La géographie des visites
La vue de la route depuis l'intérieur d'une voiture. Au caducée qui apparaît sous le rétroviseur, nous devinons que c’est celle d’un médecin. Par les vitres latérales, nous voyons les dernières rues d'un bourg, puis les haies d'arbres qui bordent une route de campagne. La voiture s'arrête aux abords d'une ferme. C'est une 2 CV : voiture de famille et économique. Un homme en descend, accueilli par deux femmes âgées dès la haie qui enclot la cour. Un signe de reconnaissance : en les saluant, il leur pose sa main au haut de la poitrine. La consultation se déroule dans la cuisine. La conversation est familière, sans façon. L'ordonnance est rédigée sur un coin de table, à laquelle succèdent un billet et quelques pièces posées par les femmes. Avant de remonter dans son modeste véhicule, le médecin demande des nouvelles « du petit dernier » et les deux femmes l'engagent à venir voir les derniers nés de la basse-cour. La 2CV repart, cut, elle va se garer dans la cour d'une cité. Le médecin souffle au moment de gravir les dernières marches de l'escalier qui mènent à de petits appartements. Cut. Le médecin sonne au portail d'une belle demeure en meulière. Nous constatons ainsi la diversité sociale de sa clientèle. Pour sa part, conduire une 2 CV indique la modestie de son rang et son désir de ne pas ajouter de l'ostentation à sa présence. La bonne de la maison vient ouvrir, le médecin se rend au chevet d'un petit garçon au sourire timide. ITW. Il fume le cigare, assis à une table sur laquelle repose le nécessaire à pastaga. Il est replet, des rouflaquettes s'élargissent sur ses joues rebondies. « « Les visites, je les fais le matin. Dans une petite ville de province, on va chez tout le monde, à la ville, à la campagne, chez l'ouvrier, chez le bourgeois. De toute façon, le prix est le même pour tout le monde. » Allusion à la mise en place récente de la Sécurité sociale. Il en fera d'autres tout au long du film.

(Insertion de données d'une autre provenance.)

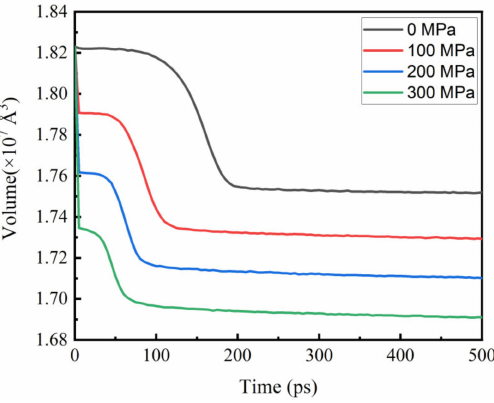
Figure 6. Volume of atoms-vs.-time curves under different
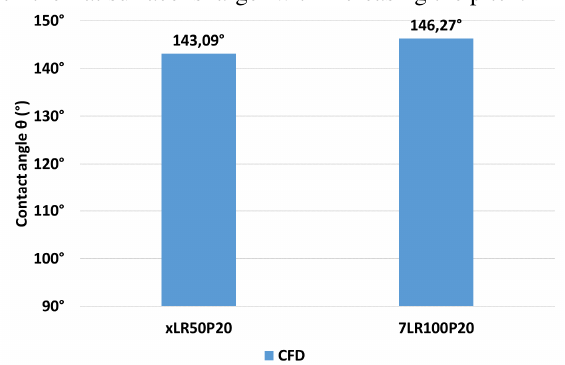
Fig. 10. Influence of the pitch between grooves on contact angle (constant width P = 20 µ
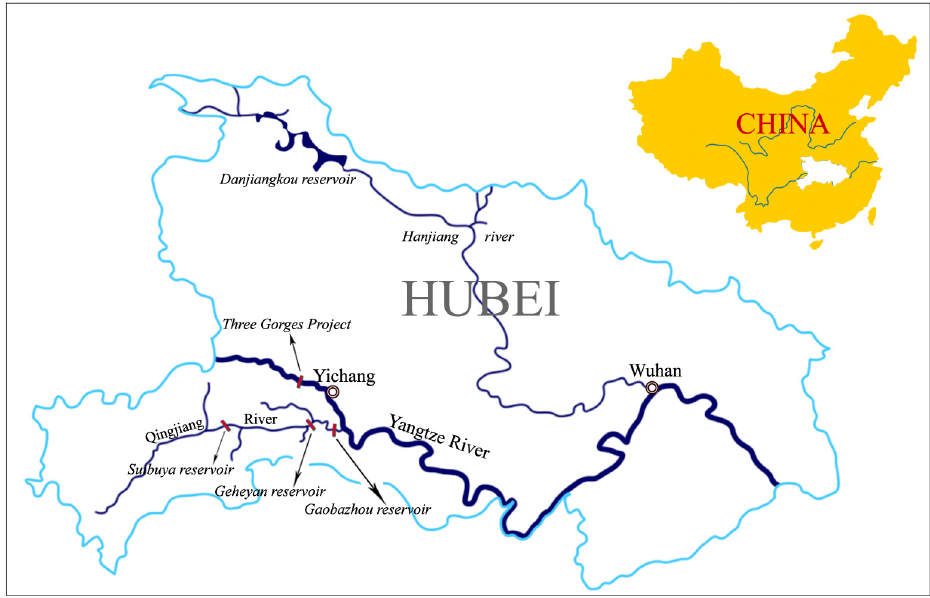
Figure 4. Map showing the location of the Geheyan Hydropower plant in China.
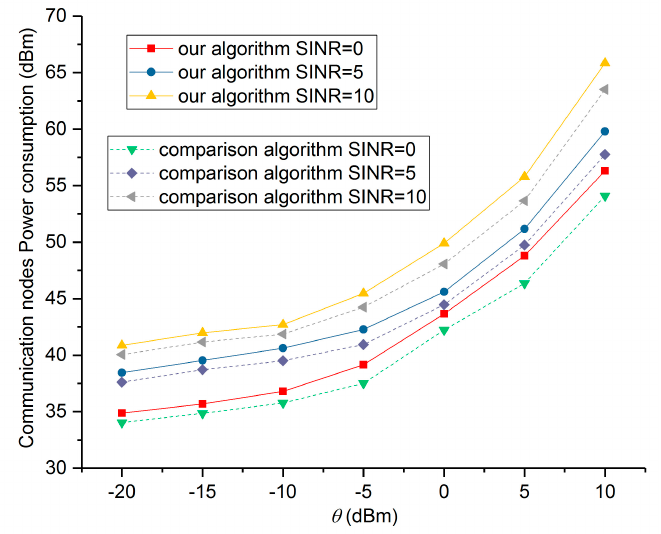
Figure 7. Communication nodes’ power consumption comparison with different SINR thresholds.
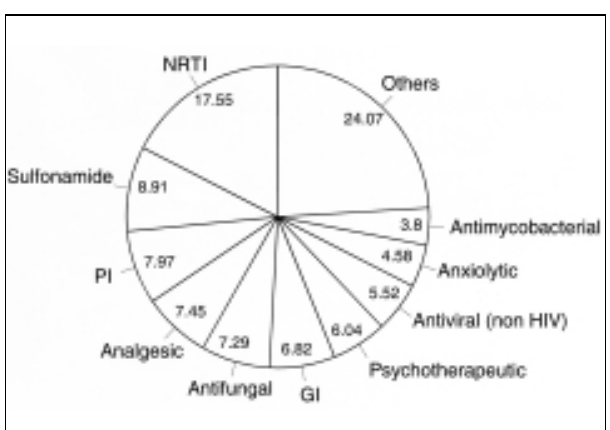
Figure 2) Drug classes taken after highly active antiretroviral therapy (phase 2). The percentage breakdown of medication classes is equal to thetotalnumberofdrugstakenperclassdividedbythetotalnumberof drugs taken in all classes. GI Gastrointestinal; PI Protease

Consultations, accueil des visiteurs médicaux, travail d’équipe
Le médecin se rend dans son bureau qui jouxte les locaux d'un centre de transfusion sanguine qu'il dirige. En compagnie de sa secrétaire, lecture du courrier et séance de parapheur. « Le métier est extrêmement dur. Quand je rentre, il est tard. Je n'ai pas le courage de lire les revues médicales. » Il compense ce manque d'information en accueillant des groupes de visiteurs médicaux, hommes en noir, tous munis d'une mallette, avec lesquels les échanges sont cordiaux. À noter que dans la plupart du film, les paroles sont très difficilement intelligibles, d'une part parce que la technique du son synchrone est récente, d'autre part parce que le courant du cinéma direct dans lequel le film s'inscrit donne priorité à la captation des comportements dans leur spontanéité sur le contenu des conversations. Le médecin insiste sur les conditions difficiles du métier. La restructuration de la santé doit alléger la charge de travail du généraliste afin de lui permettre de mieux assumer les responsabilités qui lui sont associées, notamment le suivi de ses patients. ITW : « Le progrès moderne, c'est l'association. Ça permet de ne pas être tout le temps au bout du fil. » Scène de consultation. Nous retrouvons le médecin bonhomme, qui met à profit la longue durée de ses relations avec ses patients pour instaurer un climat de confiance et d'intimité lors des séances. Ici, un couple âgé d'une soixantaine d'années. L'épouse a apporté des fleurs. De même, c'est elle qui parle, alors que c'est le mari qui est malade. Elle décrit les symptômes, rappelle ses antécédents de santé. Le mari hoche de la tête, marmonne son approbation en lançant un regard interrogatif (GP) au médecin hors champ.
Partenaire de l’hôpital
« Quelquefois, on a un beau malade. C'est alors qu'on appelle le spécialiste. Mais il faut garder en main le malade, ne pas l'abandonner à l'hôpital. Notre rôle est en quelque sorte celui d'un chef de gare. » Une belle séquence au chevet d'un malade sous perfusion, soigné à domicile. La fiole apparaît en premier plan, dans la perspective d'une image de la Vierge accrochée au-dessus de la tête de lit. Le médecin insiste sur les contraintes du métier et sa nécessité dans le dispositif global de prise en charge : « Le téléphone est une sujétion désagréable, mais nécessaire. Partout. Au restaurant, chez soi... Mais les vraies urgences sont rares. Nous sommes moins savants que nos collègues hospitaliers. Mais nous gardons un contact suivi avec le malade, nous connaissons mieux son histoire. » Ces propos renvoient aux contenus du Doctor B (Ben Park, MoMa) et de Un médecin de campagne (André Canténys, CNDP, 16 mm).